Sungai Petani – Kedah

GRAND TOUR – Continued

Sungai Petani was the first town in Kedah state that I reached on my Grand Tour.

Guide books do not devote much space to Sungai Petani since there are no tourist attractions of note in the town.

I wanted to see HSBC’s local branch as I had read that it is probably the most distinctive building of the bank’s Malaysian branches and one of the few that has escaped exterior remodelling or demolition.

HSBC Sungai Petani Branch

It was built in 1929 in Mogul style similar to Kuala Lumpur’s old railway station with a cupola surmounting a turret over the main entrance.

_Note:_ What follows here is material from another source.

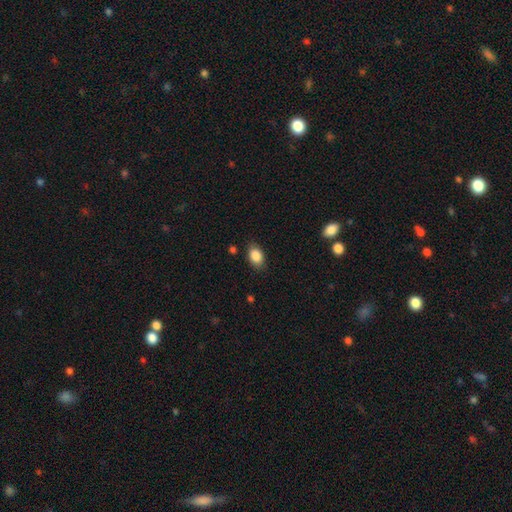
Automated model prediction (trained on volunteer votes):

The upper floor used to contain two flats, one for the manager and one for the assistant. When the branch was built there was no air-conditioning. There was an external staircase from the upstairs bathroom leading to the back garden where the gardener used to empty the night-soil bucket in the days before proper plumbing was installed.

Close to the bank is a clock tower built in 1936 as a gift from a Chinese businessman to mark the silver jubilee of King George V.

Sungai Petani clock tower.

The SP Golf Club building dating from 1922 is also supposed to be worth seeing but unfortunately I missed it.

Sungai Petani Bank Street

Postcard from Penang

While in Penang recently I took a few photos of the grand old bank buildings on Lebuh Pantai (Beach Street).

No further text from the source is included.